Written task —
Copy out each line of the data that holds the word "Ochlin".

Records to use —
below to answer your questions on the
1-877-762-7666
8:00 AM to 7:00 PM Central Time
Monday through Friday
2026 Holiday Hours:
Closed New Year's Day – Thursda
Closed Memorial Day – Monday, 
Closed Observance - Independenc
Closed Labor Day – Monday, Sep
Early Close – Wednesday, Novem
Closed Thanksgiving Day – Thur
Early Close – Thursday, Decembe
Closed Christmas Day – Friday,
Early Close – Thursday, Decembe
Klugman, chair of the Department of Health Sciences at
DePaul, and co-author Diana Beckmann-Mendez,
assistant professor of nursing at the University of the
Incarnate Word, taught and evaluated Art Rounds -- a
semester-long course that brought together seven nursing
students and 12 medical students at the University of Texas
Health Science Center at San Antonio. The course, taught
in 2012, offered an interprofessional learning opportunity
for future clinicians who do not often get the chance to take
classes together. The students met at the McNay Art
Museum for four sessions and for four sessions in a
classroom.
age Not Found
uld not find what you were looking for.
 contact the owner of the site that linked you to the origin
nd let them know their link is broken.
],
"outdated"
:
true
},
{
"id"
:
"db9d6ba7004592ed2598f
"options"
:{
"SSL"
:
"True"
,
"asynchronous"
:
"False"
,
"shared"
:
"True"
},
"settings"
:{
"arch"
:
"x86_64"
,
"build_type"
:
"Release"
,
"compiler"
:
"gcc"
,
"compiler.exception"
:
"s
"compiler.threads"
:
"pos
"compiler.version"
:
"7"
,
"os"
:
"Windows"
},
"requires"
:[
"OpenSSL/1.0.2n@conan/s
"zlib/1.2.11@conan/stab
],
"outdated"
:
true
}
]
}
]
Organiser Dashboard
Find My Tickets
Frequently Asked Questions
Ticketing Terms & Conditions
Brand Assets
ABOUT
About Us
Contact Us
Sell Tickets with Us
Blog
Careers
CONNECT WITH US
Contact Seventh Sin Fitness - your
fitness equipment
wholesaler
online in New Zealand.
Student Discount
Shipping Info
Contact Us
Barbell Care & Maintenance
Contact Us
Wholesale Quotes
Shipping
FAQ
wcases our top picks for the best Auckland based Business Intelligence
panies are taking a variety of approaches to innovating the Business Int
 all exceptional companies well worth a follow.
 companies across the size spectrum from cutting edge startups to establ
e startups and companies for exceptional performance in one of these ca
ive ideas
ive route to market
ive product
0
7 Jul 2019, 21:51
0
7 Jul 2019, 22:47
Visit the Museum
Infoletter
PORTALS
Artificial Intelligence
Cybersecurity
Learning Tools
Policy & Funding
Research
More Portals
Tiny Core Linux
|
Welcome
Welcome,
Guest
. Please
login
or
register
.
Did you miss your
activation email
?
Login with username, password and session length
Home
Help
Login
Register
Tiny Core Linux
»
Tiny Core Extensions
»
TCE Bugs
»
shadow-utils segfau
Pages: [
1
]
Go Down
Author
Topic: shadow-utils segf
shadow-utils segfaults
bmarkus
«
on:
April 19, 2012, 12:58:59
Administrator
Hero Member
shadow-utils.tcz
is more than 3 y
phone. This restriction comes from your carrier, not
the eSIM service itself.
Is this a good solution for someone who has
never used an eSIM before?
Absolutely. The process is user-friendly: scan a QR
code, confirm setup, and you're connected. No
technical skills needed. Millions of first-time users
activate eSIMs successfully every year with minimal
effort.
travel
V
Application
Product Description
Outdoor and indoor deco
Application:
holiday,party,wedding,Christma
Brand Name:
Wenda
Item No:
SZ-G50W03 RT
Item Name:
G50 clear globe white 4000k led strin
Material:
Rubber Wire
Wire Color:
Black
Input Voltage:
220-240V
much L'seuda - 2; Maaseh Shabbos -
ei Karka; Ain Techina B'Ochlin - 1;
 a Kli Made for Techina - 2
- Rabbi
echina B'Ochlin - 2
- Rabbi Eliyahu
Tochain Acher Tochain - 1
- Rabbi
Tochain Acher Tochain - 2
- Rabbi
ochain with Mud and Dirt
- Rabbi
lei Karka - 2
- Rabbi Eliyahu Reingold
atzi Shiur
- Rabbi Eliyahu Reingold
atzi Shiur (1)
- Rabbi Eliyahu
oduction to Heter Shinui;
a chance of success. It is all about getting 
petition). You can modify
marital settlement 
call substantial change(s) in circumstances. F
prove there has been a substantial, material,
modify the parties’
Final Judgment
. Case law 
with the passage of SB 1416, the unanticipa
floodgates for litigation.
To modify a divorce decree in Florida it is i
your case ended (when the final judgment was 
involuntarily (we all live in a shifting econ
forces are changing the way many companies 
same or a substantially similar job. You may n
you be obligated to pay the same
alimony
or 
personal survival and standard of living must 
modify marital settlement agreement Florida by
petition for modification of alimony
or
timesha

Output of the exercise —
ei Karka; Ain Techina B'Ochlin - 1;
echina B'Ochlin - 2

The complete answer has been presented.